= Coriantumr (Nephite dissenter) =

Nephite dissenter and captain of Lamanite armies (Helaman 1)

According to the Book of Mormon, Coriantumr (/ˌkɒriˈæntəmər/) was a Nephite dissenter and Lamanite captain. Coriantumr led the Lamanite armies against the Nephites in an attempt to conquer the land. He was countered by Moronihah and Lehi, eventually dying in battle.

== Coriantumr (dissenter) ==

=== Narrative ===
Coriantumr is the name of a Nephite dissenter who is appointed as a leader over the armies of Lamanite king Tubaloth, son of Ammoron and nephew of Amalickiah. Coriantumr, known as a strong man, leads the armies into battle against the Nephites in approximately 50 BC. Coriantumr is described in chapter one of the book of Helaman as a descendant of Zarahemla, the founder of the City of Zarahemla and leader of the Mulekites at the time Mosiah I finds them. In about 51–50 BC Tubaloth encourages the Lamanites to war against the Nephites after the recent upheaval over the judgement seat between the sons of Pahoran.

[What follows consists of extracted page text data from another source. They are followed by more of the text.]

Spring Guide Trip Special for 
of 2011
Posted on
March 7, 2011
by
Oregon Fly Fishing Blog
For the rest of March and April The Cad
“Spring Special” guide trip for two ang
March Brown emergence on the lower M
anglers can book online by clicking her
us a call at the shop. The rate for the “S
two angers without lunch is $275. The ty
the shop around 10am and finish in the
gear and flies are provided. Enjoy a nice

Coriantumr arrives with such a large army and so much speed that the Nephites are left totally unprepared. He cuts down the watch at the entrance of the city and marches with his whole army into the city, killing anyone who resists. The chief judge Pacumeni sees this and flees; Coriantumr pursues and kills him against the walls. Coriantumr seeks to gain possession of Zarahelma though a quick march. This risky tactic works, giving him access to Zarahemla's protection and supplies, the first time in the history of Lehi's descendants that Lamanites have captured the capital. After seeing the Nephites fall due to a small number of present military, Coriantumr decides to conquer the entire land beyond only the capital. He and his armies march to the City of Bountiful to conquer the northern cities. Thinking the Nephites are strongest in the center, he leads his armies that way. This tactic ends up benefiting the Nephite commander Moronihah even though many Nephites are slain in the surprise attack. The Nephite army has not been gathered in the center, so they are able to surround the Lamanites, who are. Moronihah does this by sending Lehi, the Nephite commander, to head them off with his armies before they get to Bountiful while he comes up behind. Lehi then routes them from Bountiful; Coriantumr's armies flee back to Zarahemla but are met by Moronihah on the way. A terrible battle ensues, in which the Lamanites are unable to retreat in any direction. Seeing this, the Lamanites surrender after Coriantumr spurs them into the Nephite armies, which gets him killed.

Moronihah then takes back Zarahemla and sends the Lamanite prisoners home in peace.